- _Given information_:
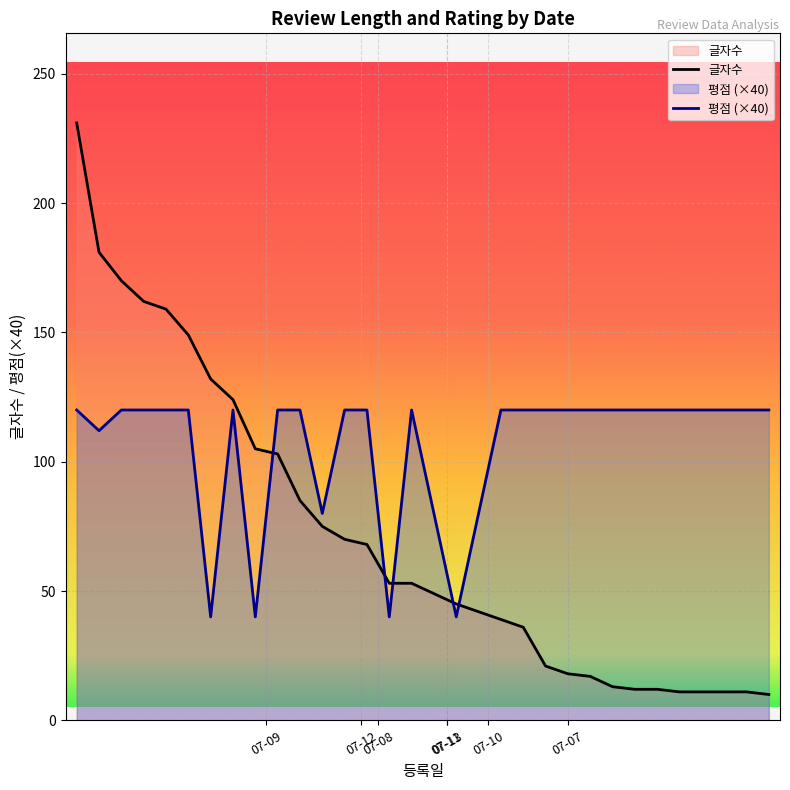

Which series changed the most between 19 and 20?

글자수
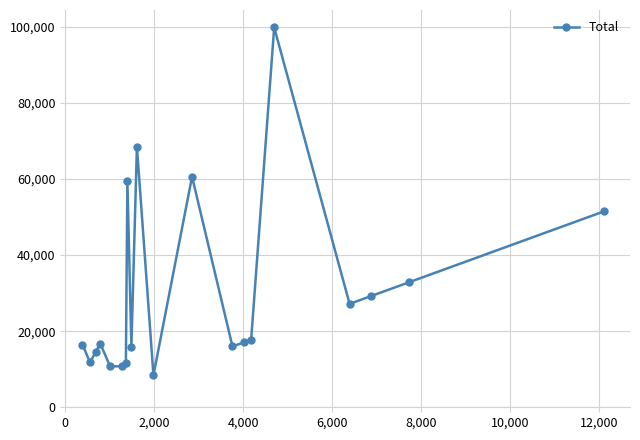

What is the difference between the maximum and minimum values?

91378.7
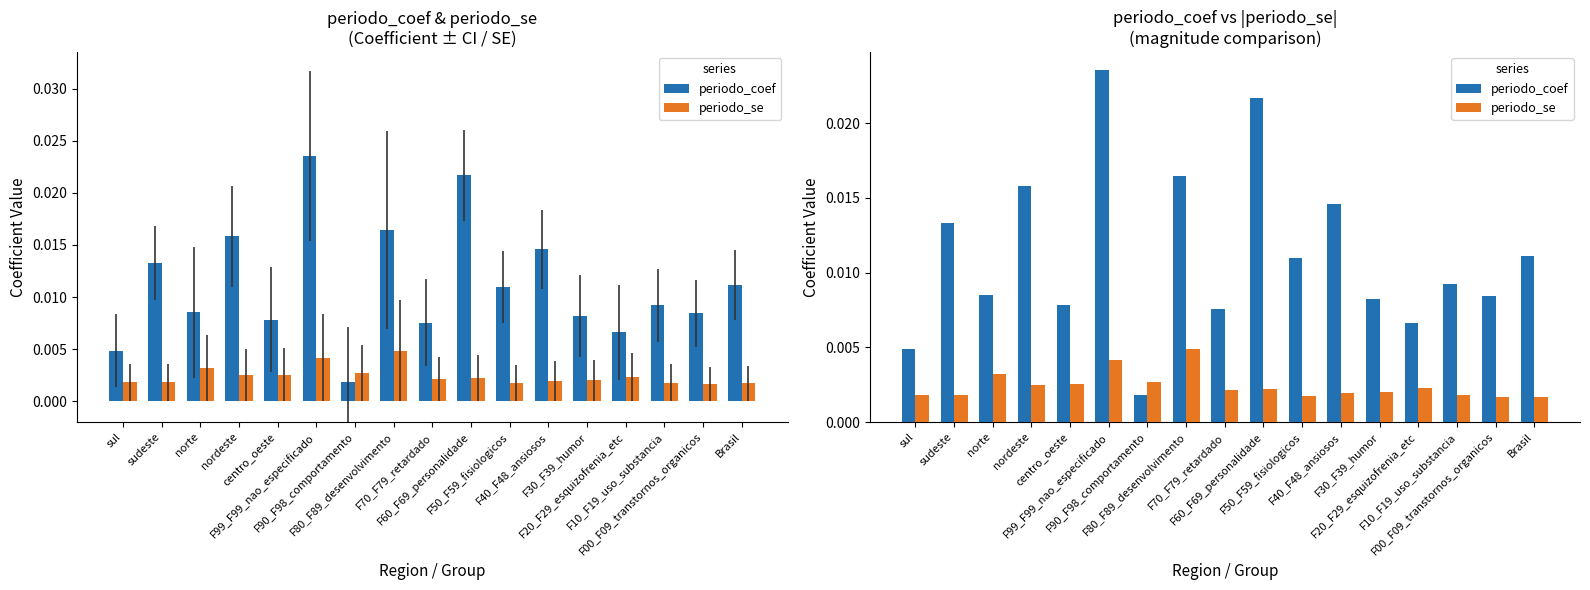

At which label is periodo_coef closest to 0?

F90_F98_comportamento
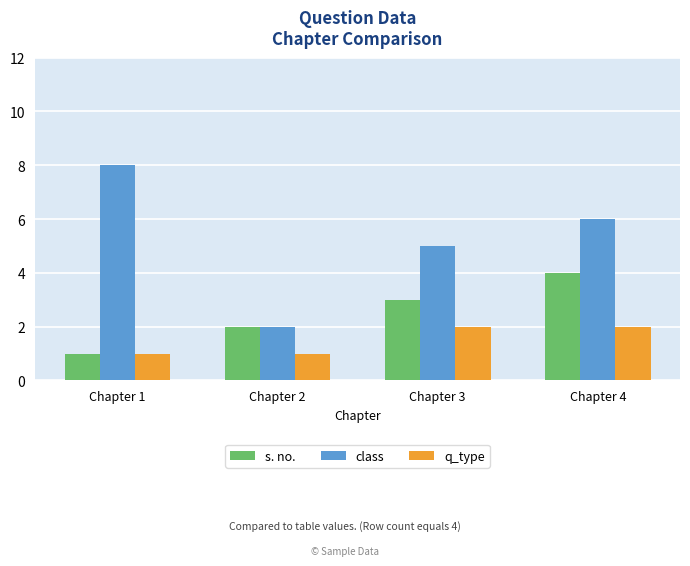

What is the sum of the q_type values at Chapter 4 and Chapter 1?

3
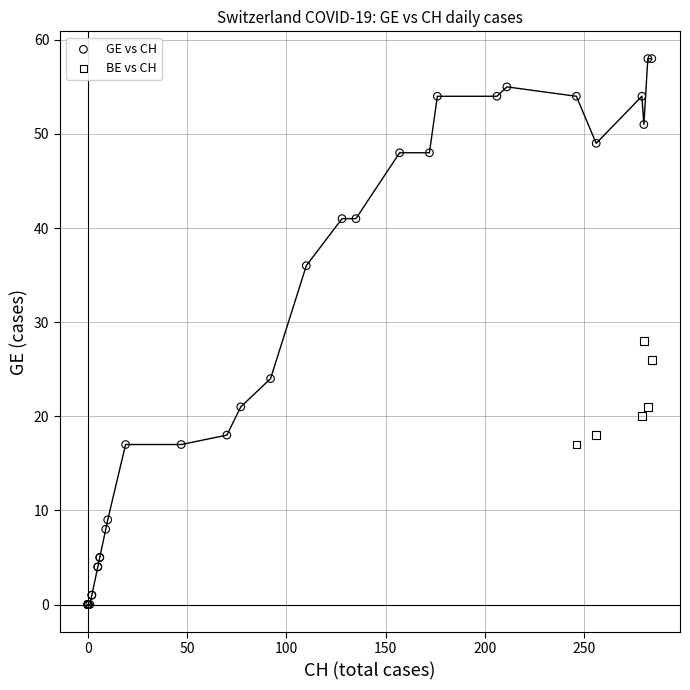

Which series reaches the minimum Y coordinate?

GE vs CH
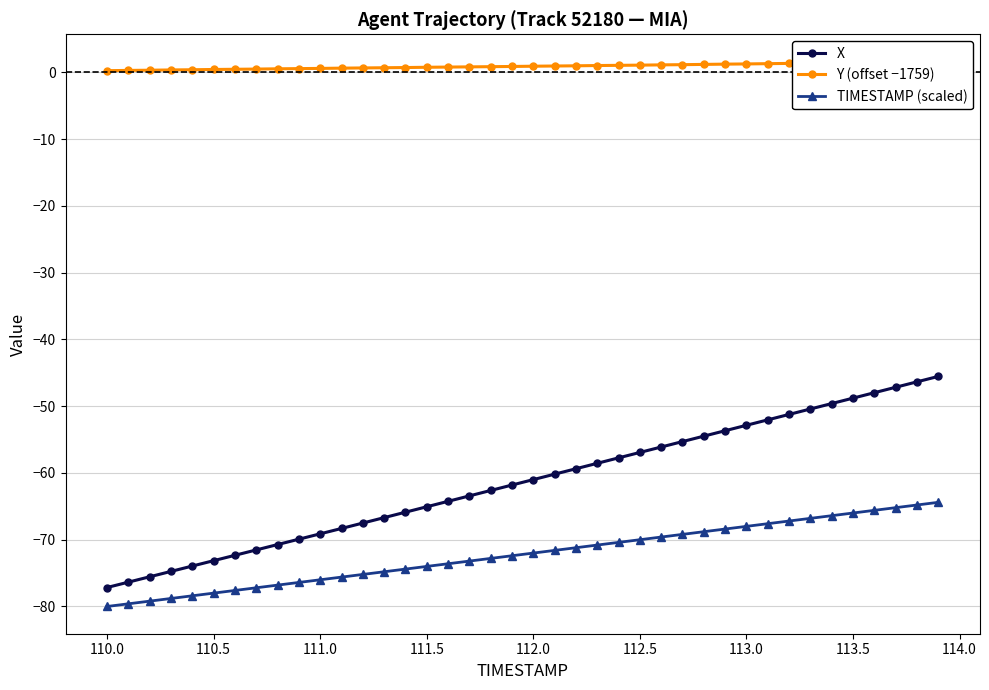

At how many categories does at least one series exceed -17?

40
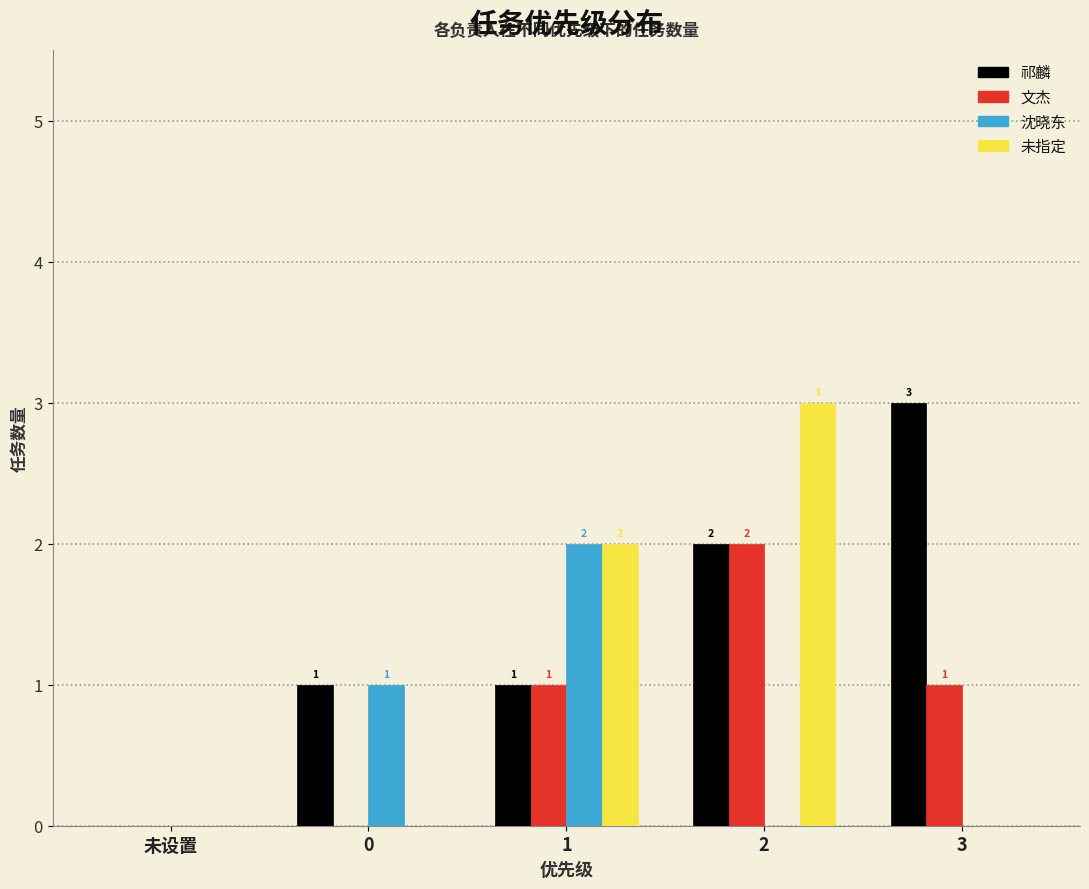

Reading left to right, list all the values displayed in this chart.

祁麟: 未设置=0	0=1	1=1	2=2	3=3
文杰: 未设置=0	0=0	1=1	2=2	3=1
沈晓东: 未设置=0	0=1	1=2	2=0	3=0
未指定: 未设置=0	0=0	1=2	2=3	3=0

- _Exercise instructions_:
Reproduce the data starting at the line containing "What is the difference" and ending at the end of the data, leaving out the pictures.

- _Answer area_:
What is the difference between the maximum and minimum values?

91378.7

At which label is periodo_coef closest to 0?

F90_F98_comportamento

What is the sum of the q_type values at Chapter 4 and Chapter 1?

3

Which series reaches the minimum Y coordinate?

GE vs CH

At how many categories does at least one series exceed -17?

40

Reading left to right, list all the values displayed in this chart.

祁麟: 未设置=0	0=1	1=1	2=2	3=3
文杰: 未设置=0	0=0	1=1	2=2	3=1
沈晓东: 未设置=0	0=1	1=2	2=0	3=0
未指定: 未设置=0	0=0	1=2	2=3	3=0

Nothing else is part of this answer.